Efficient construction of time-invariant process tensors for simulating high-dimensional non-Markovian open quantum systems

TL;DR

A new algorithm for computing process tensors--matrix product operator (MPO) representations that capture the environment influence--which achieves greatly enhanced computational scalings with system size, while maintaining linear scaling with simulation length is proposed.

Abstract

Numerical methods for obtaining exact dynamics of non-Markovian open quantum systems are mostly limited to either small systems or to short-time evolution only. Here, we propose a new algorithm for computing process tensors--matrix product operator (MPO) representations that capture the environment influence--which achieves greatly enhanced computational scalings with system size, while maintaining linear scaling with simulation length. We build on recent developments in the field which allow for long-time evolutions through process tensors which have a time-translational invariance. These can be built for general Gaussian environments and generic coupling operators with the system using infinite time-evolving block decimation (iTEBD). We introduce a modified iTEBD algorithm using intermediate compression steps which bring down the computation time scaling with system size $d$ from $\mathcal{O}(d^8)$ to $\mathcal{O}(d^4)$, as well as significantly lowering the required memory. To illustrate the power of this method, we apply it to the problem of dispersive qubit readout in circuit QED, which was previously out-of-reach numerically. The full treatment of the measurement resonator, which requires a large system space, combined with the long simulation times precipitated by the separation of timescales between the measurement drive and the environment dissipation, is now possible.
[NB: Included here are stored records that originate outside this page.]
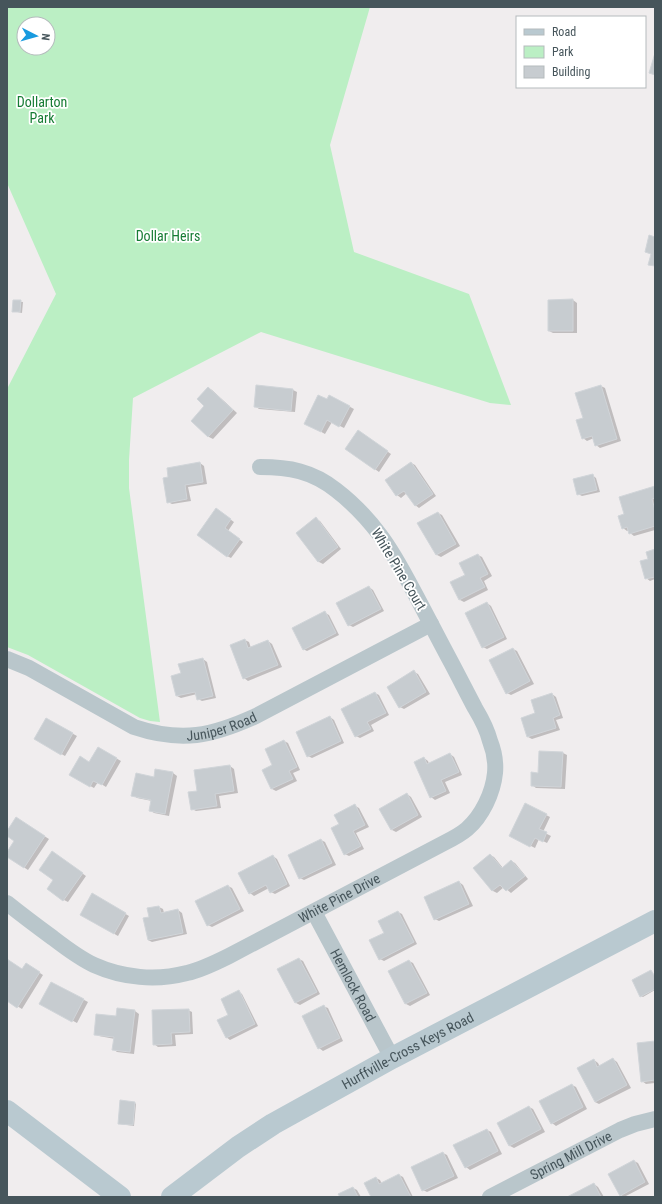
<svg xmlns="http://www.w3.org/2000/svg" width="662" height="1204" font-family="'Roboto Condensed',sans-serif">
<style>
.green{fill:#bbefc4;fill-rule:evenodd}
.shadow{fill:#0003}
.building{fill:#c7ccd0;stroke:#d1d5d9}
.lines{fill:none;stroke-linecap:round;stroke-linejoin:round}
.street{stroke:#b9c6cb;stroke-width:16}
.secondary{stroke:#b9c9d0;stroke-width:22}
.labels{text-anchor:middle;stroke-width:3.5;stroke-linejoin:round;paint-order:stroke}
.park-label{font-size:14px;fill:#167c34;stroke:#fff}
.street-label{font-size:14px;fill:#46555b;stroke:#fff}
</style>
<rect width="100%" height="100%" fill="#f0edee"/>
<path class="green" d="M7 7H370L330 145 354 252 469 294 511 405 490 403 261 332 133 398 129 460V488L160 722 150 721 140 718 28 655 7 647V389L56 294 7 183ZM24 24H48V48H24Z"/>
<path class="shadow" d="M573 300 577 303V333H553L549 331V301Z
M14 301 23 302 22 313 13 311Z
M601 386 605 388 621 441 600 448 596 445 594 438 587 441 583 438 584 418Z
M208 388 212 390 237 413 213 439 209 437 192 421 206 406Z
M293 390 297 392 295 412 259 409 255 406Z
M330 396 354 409 344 428 332 422 325 434 305 423 327 400Z
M362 434 391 454 379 472 346 449Z
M200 463 204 466 207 484 188 487 191 501 172 504 168 502 169 478Z
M411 463 415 465 436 496 419 508 415 505 407 493 401 498 397 495Z
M592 475 596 478 600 492 582 496 578 494Z
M655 487V530L634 536 630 533 629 530 627 531 623 528 625 515Z
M220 512 234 522 228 531 243 542 231 558 227 556Z
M438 513 442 515 460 546 441 557 437 555 419 523Z
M316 519 320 521 341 549 323 564 319 562 297 533Z
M655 550V579L650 581 646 578 650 560Z
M478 555 482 557 492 576 484 581 488 590 464 602 460 600 466 575Z
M369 587 373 590 384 611 353 627 349 625Z
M487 603 491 606 507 639 487 649 483 647Z
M325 613 329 615 339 635 307 651 303 649Z
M245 640 249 642 251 648 268 641 272 644 282 667 248 681 244 678Z
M513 649 517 651 534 684 511 695 507 693Z
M203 659 207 662 216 698 202 701 198 699 197 694 181 698 177 696 182 674Z
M414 672 418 674 430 694 404 709 400 707Z
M375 693 379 695 389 715 371 725 374 731 360 738 356 736Z
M552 694 556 697 563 718 556 720 560 730 532 739 528 737 522 718 536 713Z
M330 717 334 720 344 743 312 758 308 756Z
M46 719 77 736 65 756 35 739Z
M284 741 288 743 300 770 293 773 297 781 276 791 272 789 263 770 273 765Z
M98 748 121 761 106 787 98 782 94 788 70 775 90 763Z
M563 753 567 755 565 789 536 788 532 785 539 774Z
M450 754 454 757 462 775 445 782 450 793 435 800 431 797 424 758 428 761 429 764Z
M230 766 234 769 238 793 219 796 221 808 196 811 192 809 198 792 195 771Z
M156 770 173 773 177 776 169 816 154 813 150 810 152 801 137 798 133 795 154 778Z
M407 794 411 797 422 817 396 832 392 830Z
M355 806 359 808 369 827 356 833 364 849 349 856 345 854 340 824Z
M546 815 550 817 543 832 551 836 547 843 539 839 535 848 515 838Z
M20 821 49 839 28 870 7 856V854L16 841 7 835V833Z
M321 840 325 842 336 865 304 880 300 878Z
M56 855 86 876 68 902 64 900 54 880Z
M490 855 494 857 503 868 511 861 515 863 528 879 511 893 504 887 497 893 493 891 474 868Z
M273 856 277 859 290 886 275 894 271 892 269 888 254 896 250 893Z
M459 882 463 885 473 906 439 921 435 919Z
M228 886 232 888 244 911 212 927 208 925Z
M93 895 129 916 118 936 81 915Z
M159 907 163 909 164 913 178 910 182 913 187 934 152 942 148 940 150 918Z
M398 912 402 914 417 944 384 961 380 959 385 933Z
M299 959 303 961 320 994 300 1005 296 1003Z
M7 960 23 970 26 964 43 975 22 1009 7 1000V990L10 986 7 984Z
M409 961 413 963 430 995 410 1006 406 1004 389 971Z
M651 971 655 976V990L643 997 641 996Z
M52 983 88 1002 77 1023 41 1004Z
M238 991 242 994 258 1026 230 1040 226 1037 230 1015Z
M323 1006 328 1008 343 1041 323 1051 319 1048Z
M118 1009 135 1011 139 1014 134 1054 117 1052 113 1049 115 1039 99 1036 95 1034 117 1017Z
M188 1010 192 1012 193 1034 175 1035 176 1046 158 1047 154 1044Z
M655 1042V1083L646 1084 642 1081Z
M613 1059 617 1062 631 1088 599 1104 595 1102 594 1060 598 1063 600 1067Z
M572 1085 576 1087 587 1109 556 1126 552 1123Z
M135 1103 136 1104 134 1126 120 1124Z
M529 1107 533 1109 545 1132 514 1148 510 1146 498 1123Z
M487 1130 491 1132 502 1154 470 1170 466 1167Z
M443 1153 447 1155 458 1178 427 1192 423 1190Z
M634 1161 638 1163 649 1184 624 1197 621 1195Z
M399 1175 403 1177 413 1197H372L376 1178 380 1180 382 1184Z
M594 1184 598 1187 604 1197H569Z
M353 1188 357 1190 361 1197H341Z"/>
<path class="building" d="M655 53V75L649 73Z
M649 235 655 237V266L648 265 651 254 645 252Z
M573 299V331H548V300Z
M13 300H21L20 312H12Z
M256 385 293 389 291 411 254 407Z
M601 385 617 439 595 446 592 436 582 439 576 420 583 418 575 393Z
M208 387 233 410 208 437 191 421 204 406 197 399Z
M318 395 327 399 329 395 350 406 339 427 327 420 321 432 304 424Z
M358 430 388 451 375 470 345 449Z
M200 462 203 482 185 485 187 499 167 503 163 478 168 477 167 468Z
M411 462 433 494 415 506 404 491 396 496 385 480Z
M593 474 597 490 577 495 573 479Z
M655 486V498L652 499 655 510V526L629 534 627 527 622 529 618 516 624 514 619 497Z
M216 508 231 519 225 528 240 539 227 557 197 535Z
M438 512 456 544 436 555 417 523Z
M316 517 338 547 318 562 296 533Z
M655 549V577L645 579 640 561 648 559 646 552Z
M478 554 488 574 480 578 485 587 459 600 450 582 465 575 459 563Z
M369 586 381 609 348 626 336 603Z
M487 602 504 637 482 648 465 613Z
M325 611 336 633 303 650 292 628Z
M245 639 248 648 268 640 278 665 243 679 230 645Z
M513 648 530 681 506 694 489 660Z
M203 658 213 696 197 700 195 692 176 696 171 676 181 673 178 664Z
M414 670 426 692 399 708 387 687Z
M375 692 386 713 367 722 371 729 355 737 341 709Z
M552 693 560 715 553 718 556 728 527 737 521 718 535 713 531 700Z
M330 716 341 741 307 757 296 732Z
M46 718 73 733 61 755 34 739Z
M284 740 297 767 289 771 293 779 271 789 262 770 272 765 265 749Z
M98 747 117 758 102 785 93 781 90 787 69 775 80 756 89 762Z
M539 751 563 752 561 787 531 786V772L538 773Z
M450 753 459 772 441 780 446 791 430 798 414 762 424 757 427 764Z
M230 765 234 791 215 794 217 806 191 810 188 792 197 791 194 770Z
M155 769 173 772 165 814 149 811 151 800 131 796 136 773 154 777Z
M407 793 418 815 391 830 379 809Z
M525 803 547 814 539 829 547 832 543 842 535 838 530 847 509 836Z
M355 804 365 825 353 831 361 846 344 855 331 828 339 824 334 815Z
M16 817 45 836 24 868 7 857V852L14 841 7 836V831Z
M321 839 332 863 299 879 288 855Z
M52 851 83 873 63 901 47 889 53 880 39 870Z
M490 854 502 868 511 860 525 876 506 891 500 885 492 891 473 868Z
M273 855 287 884 270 893 266 885 249 894 238 873Z
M459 881 469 904 434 920 424 897Z
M228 885 240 909 207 926 195 901Z
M92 893 126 913 114 934 80 915Z
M159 906 161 913 178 909 183 933 148 940 143 918 149 917 147 908Z
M398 911 414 942 379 960 369 940 384 933 378 921Z
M299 958 317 992 295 1003 277 969Z
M7 959 22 969 26 963 40 972 17 1008 7 1001V988L8 986 7 985Z
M409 960 427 993 405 1004 388 971Z
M651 970 655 977V989L640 997 632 980Z
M51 982 84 999 72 1022 39 1004Z
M239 990 255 1024 226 1038 217 1020 228 1015 221 999Z
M324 1005 340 1038 318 1049 302 1016Z
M117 1008 135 1010 130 1052 112 1050 114 1037 94 1035 96 1014 116 1016Z
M189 1009 190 1032 171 1033 172 1044 153 1045 152 1010Z
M655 1041V1080L641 1082 637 1043Z
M613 1058 627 1085 595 1102 577 1068 594 1059 597 1067Z
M572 1084 583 1107 551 1124 539 1101Z
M120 1100 135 1102 133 1125 118 1124Z
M529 1106 541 1129 509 1146 497 1123Z
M487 1129 498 1151 465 1168 453 1145Z
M443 1152 454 1176 422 1191 411 1167Z
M634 1160 645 1182 620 1196 608 1174Z
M399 1174 411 1197H371L364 1183 376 1177 379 1184Z
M594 1183 601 1197H567Z
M353 1187 358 1197H340L338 1194Z"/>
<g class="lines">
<g class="street">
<path id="s1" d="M7 659 29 668 134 727C182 743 212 736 256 716L431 624"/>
<path id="s2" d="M7 903C22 915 38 927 53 938 66 948 79 958 94 965 123 978 156 981 187 973 201 970 215 963 229 956L444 843C452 839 460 835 467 829 482 816 493 793 495 773 496 762 494 751 490 741 487 729 481 718 475 708 467 693 459 677 451 662 438 638 426 614 413 590 403 571 393 552 380 535 368 519 353 503 336 490 312 471 289 467 260 467"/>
<path id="s3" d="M314 912 392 1058"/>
<path id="s4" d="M490 1197 620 1130 635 1124 655 1119"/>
</g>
<g class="secondary">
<path d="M7 1111 120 1197"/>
<path id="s5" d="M172 1197 238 1147 273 1124 392 1058 655 921"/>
</g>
</g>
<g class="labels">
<g class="park-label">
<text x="42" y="107">Dollarton<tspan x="42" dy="16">Park</tspan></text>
<text x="168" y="241">Dollar Heirs</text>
</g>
<g class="street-label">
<text transform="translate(399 569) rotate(59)" y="5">White Pine Court</text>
<text dy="5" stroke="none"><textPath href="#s1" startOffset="234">Juniper Road</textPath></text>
<text dy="5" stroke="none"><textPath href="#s2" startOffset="372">White Pine Drive</textPath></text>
<text dy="5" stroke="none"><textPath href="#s3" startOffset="83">Hemlock Road</textPath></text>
<text dy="5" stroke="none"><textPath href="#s5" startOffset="278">Hurffville-Cross Keys Road</textPath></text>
<text dy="5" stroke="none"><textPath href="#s4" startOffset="91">Spring Mill Drive</textPath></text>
</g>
</g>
<rect width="662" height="1204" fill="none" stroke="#46555b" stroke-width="16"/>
<rect x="516" y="16" width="130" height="72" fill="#ffffff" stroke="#b5bbbd"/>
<rect x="524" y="29" width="20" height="6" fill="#b9c9d0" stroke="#b5bbbd"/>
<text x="552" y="36" font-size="12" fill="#46555b">Road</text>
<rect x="524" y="46" width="20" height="12" fill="#bbefc4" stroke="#b5bbbd"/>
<text x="552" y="56" font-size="12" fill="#46555b">Park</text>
<rect x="524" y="66" width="20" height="12" fill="#c7ccd0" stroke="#b5bbbd"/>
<text x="552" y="76" font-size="12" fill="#46555b">Building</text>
<g transform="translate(36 36) rotate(96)"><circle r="19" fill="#ffffff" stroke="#b5bbbd"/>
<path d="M0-3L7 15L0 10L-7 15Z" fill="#189adf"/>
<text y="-6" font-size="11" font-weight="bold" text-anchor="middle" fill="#46555b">N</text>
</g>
</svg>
The algorithm we introduce not only allows for capturing non-Markovian dynamics in large open quantum systems, but also further extends all the existing capabilities of process tensors, for example in quantum optimal control, or in computation of multi-time correlations or of steady states, to more complex systems with tens of levels.

Figures (10)

• Figure 1: Graphical representation of the tensor networks for the time-invariant process tensors. (a) Two-dimensional infinite tensor network for the infinite influence tensor $\mathcal{F}^{\cdots\mu_0\mu_1\mu_2\mu_3\cdots}$ from link_Open_2024. (b) Equivalent rotated tensor network on which can be applied iTEBD from link_Open_2024. (c) Explicit representation of the $b^{\mu\nu}_{ab}(k)$ tensor with the Kronecker deltas as black dots. (d) Tensor network illustrating the application of the iTEBD contraction scheme to the $\mathcal{F}$ tensor. The unit cell of the iTEBD step is highlighted by a red dashed rectangle. The step consists in applying the $\tilde{b}(k)$ gate to the infinite MPS in canonical form with its $A$, $B$ tensors in blue and the corresponding diagonal weight matrices as red diamonds.
• Figure 2: (a) Tensor network for the gate contraction of the enhanced iTEBD step. (b) Tensor network with SVD performed on the $b(k)$ tensor. (c) Tensor network displaying the partial SVD on the $\theta^A$ and $\theta^B$ blocks highlighted by red dashed rectangles, with respect to the red $d^2$ size leg. (d) Resulting tensor network from the partial SVDs. The final SVD is done on the $\Theta$ block highlighted by a red dashed rectangle.
• Figure 3: Bond dimensions for the last step of the TTI-PT computation. The final TTI-PT bond dimension $\chi$ is shown for the old method in orange and for the new method in blue. The intermediate bond dimensions of the new method $\alpha$, $\beta_1$ and $\beta_2$ are shown respectively with diamonds, down-facing triangles and up-facing triangles. These can be compared with the orange dashed $d^2$ line of the old method. The benchmarks are done for a harmonic oscillator coupled through the operator $\hat{a}+\hat{a}^\dagger$ to an ohmic bath with parameters $\eta=0.01$ and $\omega_c=3$ with iTEBD parameters $\tilde{k}=500$, $\epsilon_\mathrm{rel}=10^{-3}$.
• Figure 4: (a) Memory requirement to store the largest tensor as a function of Hilbert space size $d$. Comparison between the regular method (in orange circles) and the enhanced method (in blue circles). The stars represent the potential memory requirement with matrix-free methods for the $\theta$ SVDs. (b) Dependence of CPU computation time with Hilbert space size $d$ for the full algorithm. Comparison between the regular method (in orange) and the enhanced method (in blue). Approximate scaling for both methods are drawn in black dashed lines. The benchmarks are done for a harmonic oscillator coupled through the operator $\hat{a}+\hat{a}^\dagger$ to an ohmic bath with parameters $\eta=0.01$ and $\omega_c=3$ with iTEBD parameters $\tilde{k}=500$, $\epsilon_\mathrm{rel}=10^{-3}$. The computations were done using an Intel Xeon Gold 5218 Processor @ 3.9GHz with 32 cores.
• Figure 5: Circuit diagram for dispersive qubit readout representing the Hamiltonian \ref{['eq:Hamiltonian']}. The Rabi Hamiltonian $\hat{H}_\mathrm{R}$ given by \ref{['eq:HR']} is drawn in green, the drive Hamiltonian $\hat{H}_d$ given by \ref{['eq:Hd']} is drawn in red, and the readout line Hamiltonian $\hat{H}_\mathrm{E}$ given by \ref{['eq:HE']} is drawn in blue with the corresponding spectral densities pictured below in shades of green to blue for the Purcell filter strengths $p$ studied here: $0$, $0.25$, $0.5$, $0.75$, and $0.9$.